"...comme un lac noir autour d'une île rayonnante...", texte de présentation général du travail sur marbre de Xavier Malbreil, peut être téléchargé en pdf, ou lu ici.
Voilà un texte de présentation du "Masque d'interprétation".


 
"... comme un lac noir autour d'une île rayonnante..." Sculptures de Xavier Malbreil  
Le marbre est une roche métamorphique. Contre tout constat d'évidence, il est le fruit d'une transformation du calcaire, qui lui-même est issu de la sédimentation d'organismes vivants. Ce travail très lent de solidification s'est déroulé sur des centaines de millions d'années. Pourtant, quand nous le regardons, nous croyons voir une matière intangible.
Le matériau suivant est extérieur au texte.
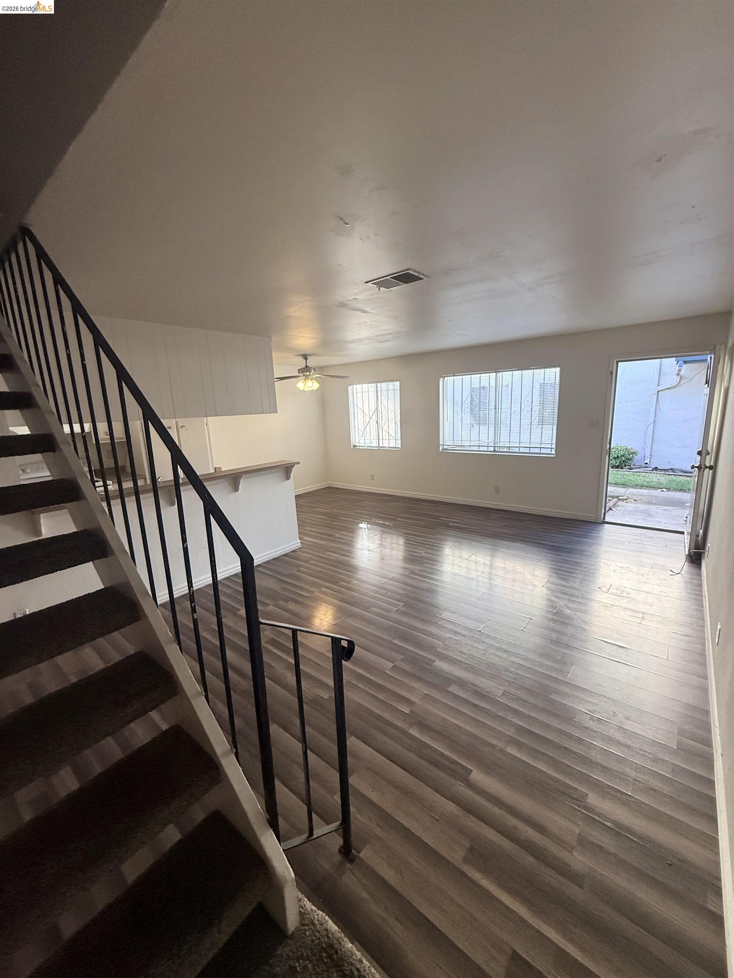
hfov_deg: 85.7
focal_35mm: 14
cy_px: 489
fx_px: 396
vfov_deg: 102.1
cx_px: 367
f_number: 2.2
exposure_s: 1/120
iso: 160
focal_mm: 2.22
C'est cette caractéristique de solidité, et de résistance aux intempéries, qui a fait choisir le marbre, ou le granit, pour l'inscription - en vue de figer dans le temps ce que l'on voulait transmettre, articles de loi, formules magiques, inscriptions mortuaires, listes de héros tombés au champ d'honneur. Alors que l'on écrivait sur marbre pour laisser à la postérité un message, on écrit aujourd'hui l'instantané de sa vie sur les supports majeurs de communication que sont les smartphones et tablettes numériques. Le smartphone, couteau suisse de la communication, permet d'écrire, et mieux encore de transformer un signal sonore en écrit de façon automatique. Le smartphone permet aussi de payer en caisse, sans contact, par signal numérique. Le smartphone est devenu l'objet magique, capable de tout réaliser. La fascination dont il est l'objet en fait l'équivallent d'un talisman, un objet magique.
Ces nouveaux objets communicants apparus avec la révolution numériques ont produit de nouveaux usages. Mais quels seront les usages d'écriture et de communication dans dix ans, dans cinquante ans? Il serait tentant de confronter cette accélération du temps à une accélération plus grande encore, et d'aller vers le futur, en essayant de deviner les évolutions que prendront les moyens de communication. Vont-ils s'intégrer au corps? Vont-ils se miniaturiser? Vont-ils devenir des hybrides d'objet technologique et de matière vivante? A tous les constats et toutes les questions que j'énonce ici, j'ai voulu trouver une forme d'expression qui reviendrait au marbre, en intégrant les formes et les usages de ce jour. L'usage de ce jour, en 2015, est celui du smartphone comme instrument à tout faire, comme boussole et comme vecteur de la fusion entre l'oral et l'écrit. Voilà donc mon point de départ : sculpter des smartphones, dans le marbre noir d'Izaourt, près de Saint-Béat, à l'échelle 1, et écrire, sur l'écran, au laser, un message.
Quels textes sont gravés sur ces objets en marbre? Dans une de mes oeuvres en ligne, "Le livre des Morts", (livresdesmorts.com), je m'étais attaché à interroger le texte dans sa fonction de médiation entre le monde des vivants et celui des morts. Je conçois mon travais pour cette série, initiée lors d'une résidence au CIRPAC, dans la continuité de ce travail, mais plus précisément encore comme une façon de questionner l'écriture en ce qu'elle articule notre perception du temps - dans une tradition initiée par Saint Augustin. Ecrire sur des formes sculptées en marbre, des formes qui de plus imagineront le futur, est aussi une façon de replacer l'écriture dans une de ses fonctions essentielles, à savoir la médiation entre le monde visible, ici et maintenant, et l'infini de l'invisible qui l'entoure, comme un lac noir autour d'une île rayonnante.